Quatro dias depois da Mãe, morreu o Zé Maria, meu sobrinho, filho da Vera e do Zé Maria. Sei que, se ainda estivesse viva, a Mãe teria ficado aflita com a morte do Zé e comungaria da dor que devastou os seus pais, a sua família, os seus amigos. O Zé Maria era um miúdo extraordinário, com uma graça incomparável e uma enorme força de viver que, por exemplo, o levou do Porto a St. Andrews, a Edinburgh, e finalmente a Bordéus, para tirar o curso de «Enologia» com o qual pretendia voltar a casa e começar a trabalhar.

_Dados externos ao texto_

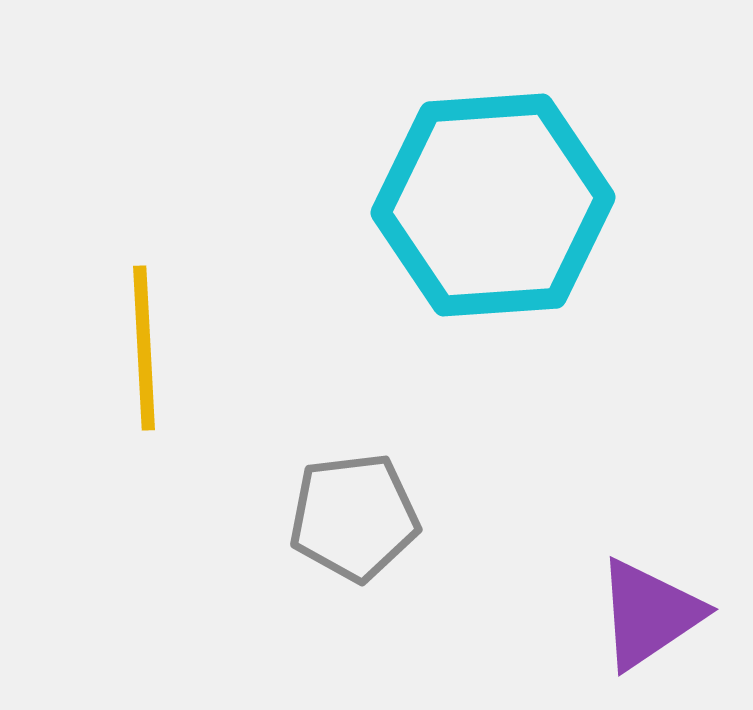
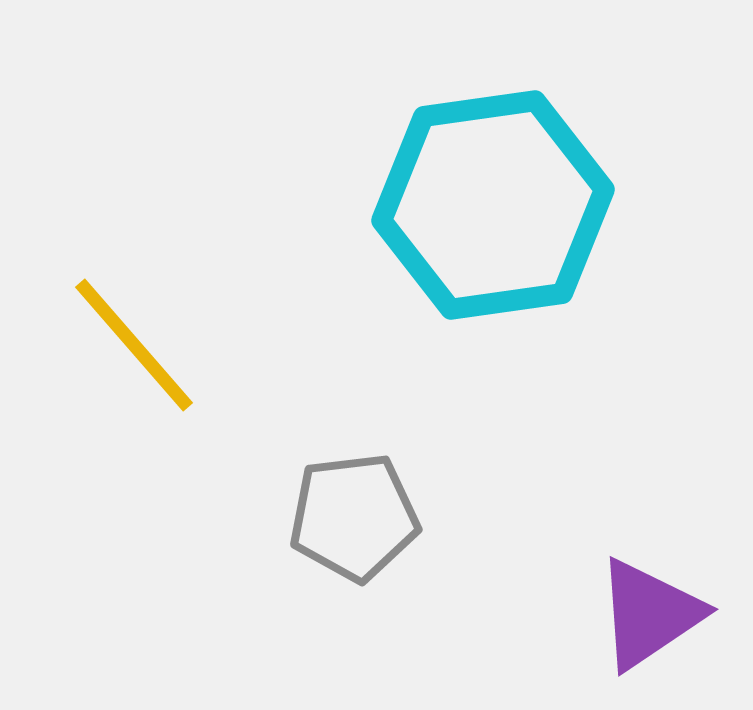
cyan hexagon: rotated 4 degrees counterclockwise
yellow line: moved 10 px left, 3 px up; rotated 38 degrees counterclockwise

Como disse, no enterro, o David, seu primo, andou a reboque dos seus sonhos e estava a ponto de os concretizar. É isso que mais dói: a injustiça de uma vida cortada rente quando se tinha apenas anunciado; quando as promessas apenas se adivinhavam; quando ainda não havia senão esperança. Penso no Zé Maria com uma enorme ternura e uma raiva imensa. Só me apetece dizer «não há direito», mesmo sabendo que esta frase é inadequada e nada resolve. A nós, adultos, faz-nos mal ver chorar os jovens seus irmãos, sua irmã, seus primos, seus amigos: é-nos muito penoso assistir à tristeza dos jovens porque nada, nessa tristeza, é natural. A minha Mãe completou a sua obra de amor e partiu; mas o Zé nem sequer teve essa oportunidade. Penso na Vera e no Zé Maria Pai, e tento acompanhá-los, com a modéstia de quem sabe que só os que passam por estas coisas sabem do que falam quando falam de dor. E penso muito no Zé Sobrinho (ele assinava Zé Mano e Zé Primo quando se dirigia aos irmãos ou aos primos; para mim, assinaria Zé Sobrinho, se se lembrasse disso). Acho que ele vai ficar aqui por perto, mesmo se já não ouvimos aquela sua voz grossa com sotaque do Porto.

A minha neta cresce e está cada vez mais bonita. Tenho pouca prática em matéria de blogues e, por isso, ainda não consegui publicar aqui as fotografias mais recentes, tiradas sempre pela tia Inês (se a tia não existisse, o nosso álbum de fotografias da Teresinha seria muito pobre!). Vou tentar amanhã.